Звездочет через жену, повелительницу всех целителей, снабжал многих необеспеченных одиноких пациентов нужными лекарствами и дорогим немецким специальным перевязочным материалом, и он близко сошелся с Гоголем.
Он учил его основам своей науки. Гоголя же волновала живая практика и богатая клиентура, а Звездочет искренне хотел сделать его наследником своих познаний. Рыцарь слушал их и вдруг понял – у Гоголя все впереди.
Чем болел одноногий Звездочет, и почему его понадобилось укладывать ночью в больницу, и почему сам безмятежен, осталось загадкой… Для всех, кроме обитателей его палаты.
Ревность. Звездочет, экстрасенс и гадатель, имел клиентуру, и своими безмятежными глазами свел с ума не одну девушку на изломе судьбы, и жена, властительница эскулапов, решила указать ему место около трона».

– Я закончил, Лана. Я, кстати, написал немало, спасибо, вы муза. А потом я лечился, и просто выздоровел, и вышел на работу. И вот я перед вами. Но это же обычная больничная история. Такие переживания рассмешат многих, и врачей, и пациентов. А я легко отделался. Совпадения, никаких изысканий, жизнь интереснее иного романа!
– Вы Златоуст! Кто ещё смог бы так кратко, емко и по сути, мой Лорд, – Лана явно фальшивила, она покраснела. – Я понимаю, что мои услуги не совсем нужны вам, в том смысле, который я вкладывала в начале общения.
– Ошибаетесь!
Мне стало много легче, и я знал, в чем. «Такие переживания рассмешат многих, я легко отделался», – эта мысль была целиком заслугой Ее ничтожества. Я ей был благодарен.

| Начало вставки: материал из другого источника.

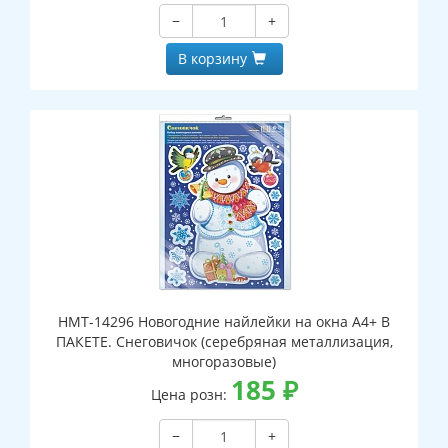
−
+
В корзину
НМТ-14296 Новогодние найлейки на окна А4+ В
ПАКЕТЕ. Снеговичок (серебряная металлизация,
многоразовые)
185
₽
Цена розн:
−
+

– Но как вы узнали про похождения Гоголя вне больницы, расскажите мне, и я вам постараюсь поверить, Лорд?
– Он мне сам все рассказал. Спустя год я случайно встретил его в ресторане, в свите одного важного лица, из тех, кто отвечает в стране за межрелигиозный диалог. Ответьте вы, почему я это – манипулятор?